SAD STATE OF MY CURRENT FOOD SUPPLY
It's common knowledge I hate to grocery shop. Even the reserves are in crisis.
- •You can't fool me, Fleur de Sel. All dressed up in your fancy label and cute little cork chapeau. Trying to pass yourself off as food.Shame on you.
- •Performing last rites for the blackened Hass avocado on my counter.
- •Can you make soup with a packet of McCormick Mesquite marinade?
- •Just looking at this can of Chicken of the Sea clams makes me gag.
- •Doesn't everybody have three kinds of mustard as back up?One is Jack Daniel's Horseradish so though I'm starving, I'm still badass.
- •Acaí Sauce label says 'for ice creams, yogurts and desserts' but all those items were the first responders.Not even a hidden PopTart to use it on.
- •Hey, unflavored gelatin has protein AND is low in calories.Brainstorming here-water, gelatin packet flavored with Acaí sauce?

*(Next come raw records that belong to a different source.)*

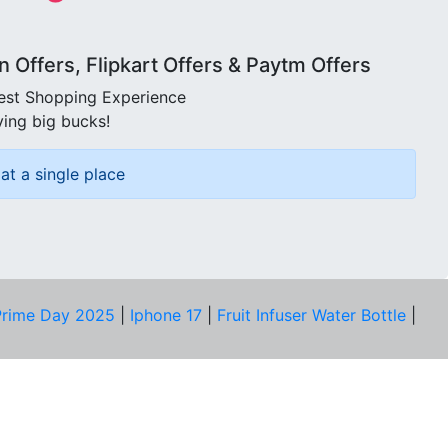
Offers, Flipkart Offers & Paytm Offers
best Shopping Experience
ving big bucks!
at a single place
rime Day 2025
|
Iphone 17
|
Fruit Infuser Water Bottle
|
COMPANY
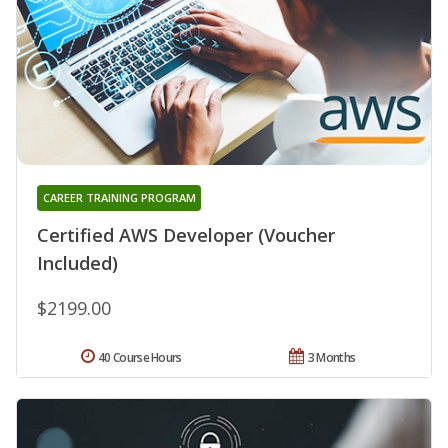
CAREER TRAINING PROGRAM
Certified AWS Developer (Voucher
Included)
$2199.00
40 Course Hours
3 Months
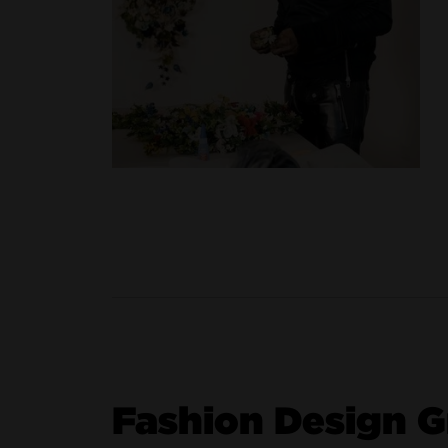
Fashion Design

- •The bottle of Seurin Bordeaux I've been saving looks tempting rn.Drink, pass out, forget you were hungry. And it's only 2pm 😬
- •Cherrios but no milk.
- •How many gummy calcium squares could I theoretically eat without it making me sick?Pretending to be candy is the worst trick of all.
- •Since I've got 4 pounds of Kirkland butter in the freezer, am I the only person who immediately thinks, there must be a recipe on Pinterest for deep frying 🤔
- •Bottles of vitamins only appear to be nutritionally sound with their fruit flavors and dissolving tabs.Was going to make a joke about Soylent Green but thought it might be tasteless. Get it, tasteless? 😂
- •If Ted from Chopped put together a basket for the chefs from my house, there'd be a lot of Taco Bell hot sauce packets included.With Honey mustard and ranch dressing from Carl's Jr. for variety.